The problem - Write an exact copy of the entries below that leaves out all pictures.

Start of Data supplied

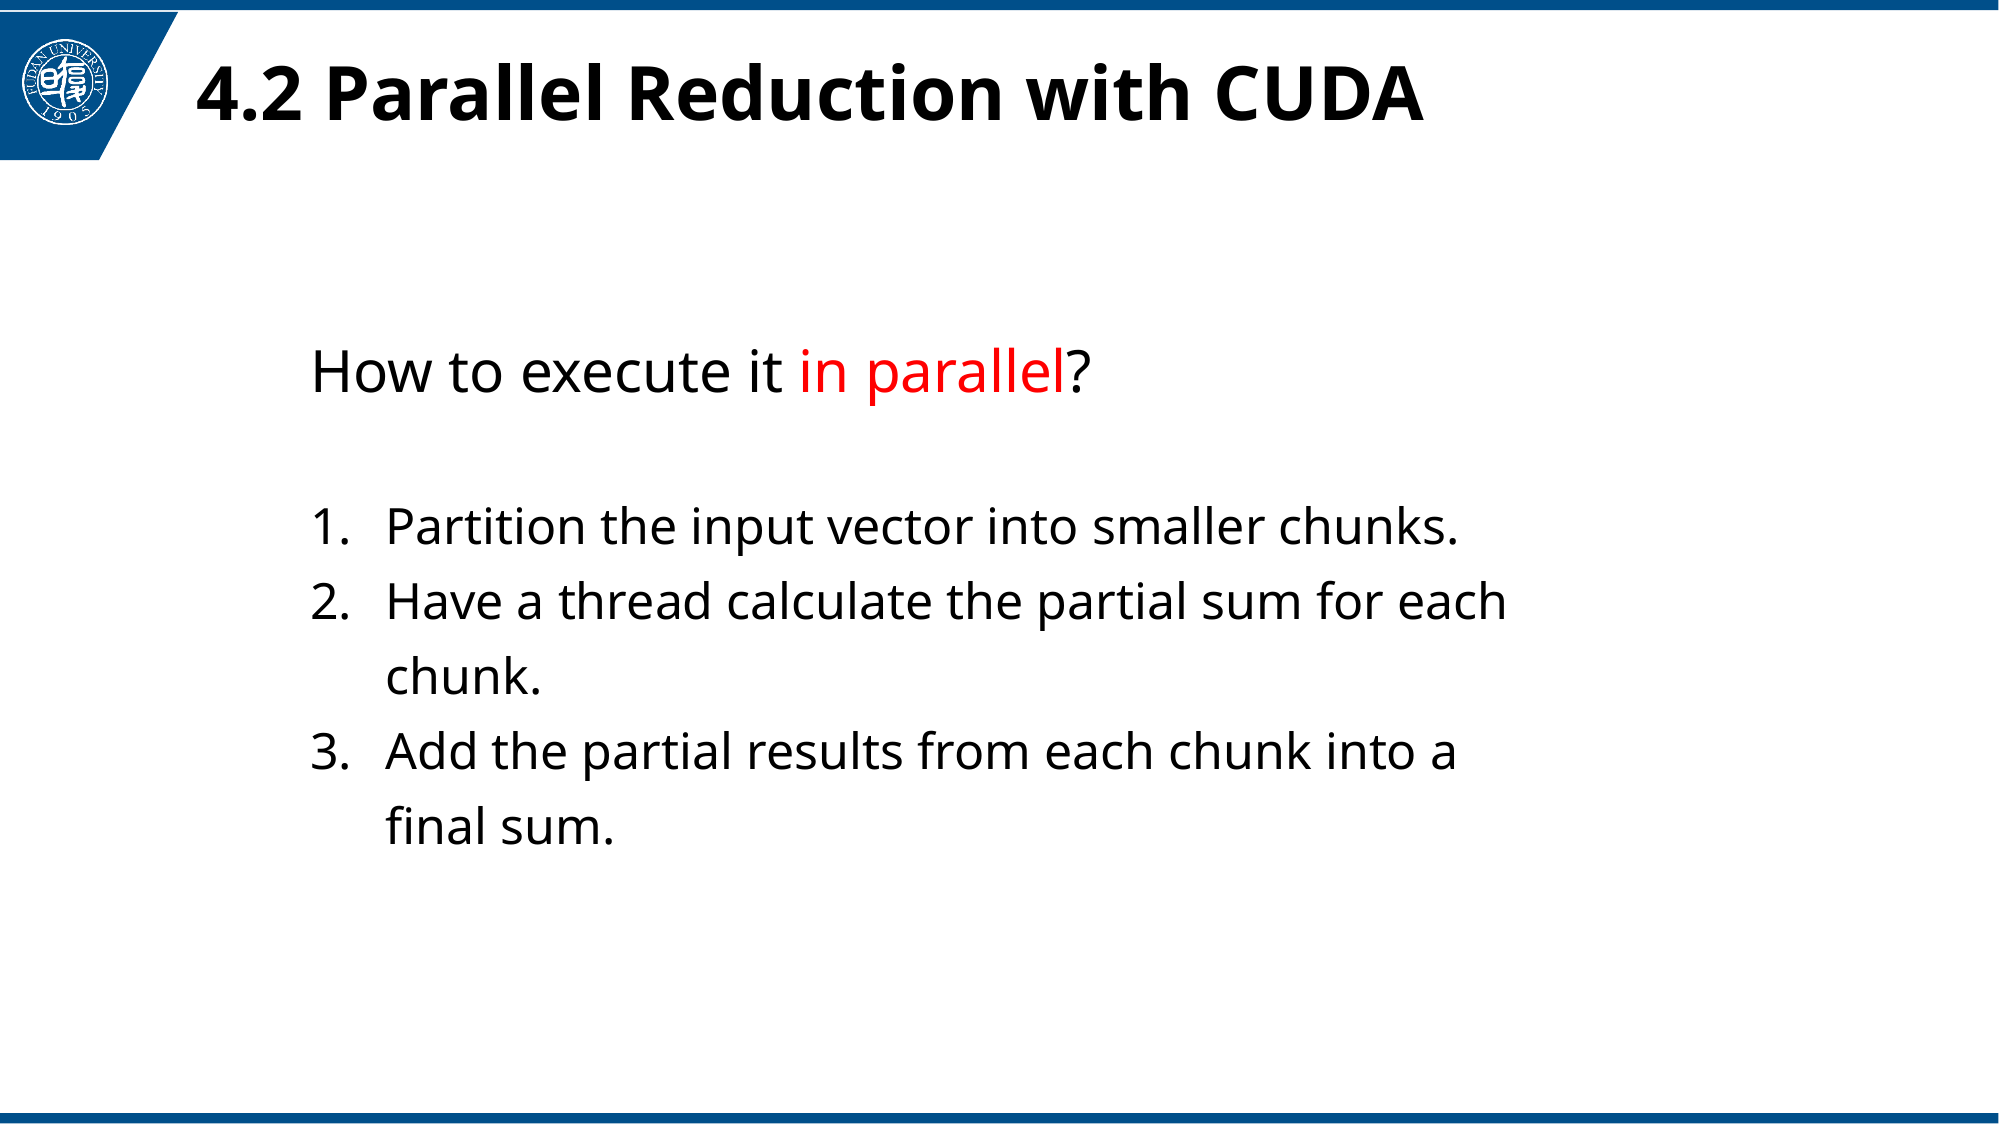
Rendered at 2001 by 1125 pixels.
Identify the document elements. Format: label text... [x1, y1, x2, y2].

text_box How to execute it in parallel? Partition the input vector into smaller chunks. Have a thread calculate the partial sum for each chunk. Add the partial results from each chunk into a final sum. [295, 309, 1546, 862]
picture [22, 39, 108, 125]
text_box 4.2 Parallel Reduction with CUDA [181, 22, 1863, 171]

End of Data supplied

Expected answer -
Rendered at 2001 by 1125 pixels.
Identify the document elements. Format: label text... [x1, y1, x2, y2].

text_box How to execute it in parallel? Partition the input vector into smaller chunks. Have a thread calculate the partial sum for each chunk. Add the partial results from each chunk into a final sum. [295, 309, 1546, 862]
picture [22, 39, 108, 125]
text_box 4.2 Parallel Reduction with CUDA [181, 22, 1863, 171]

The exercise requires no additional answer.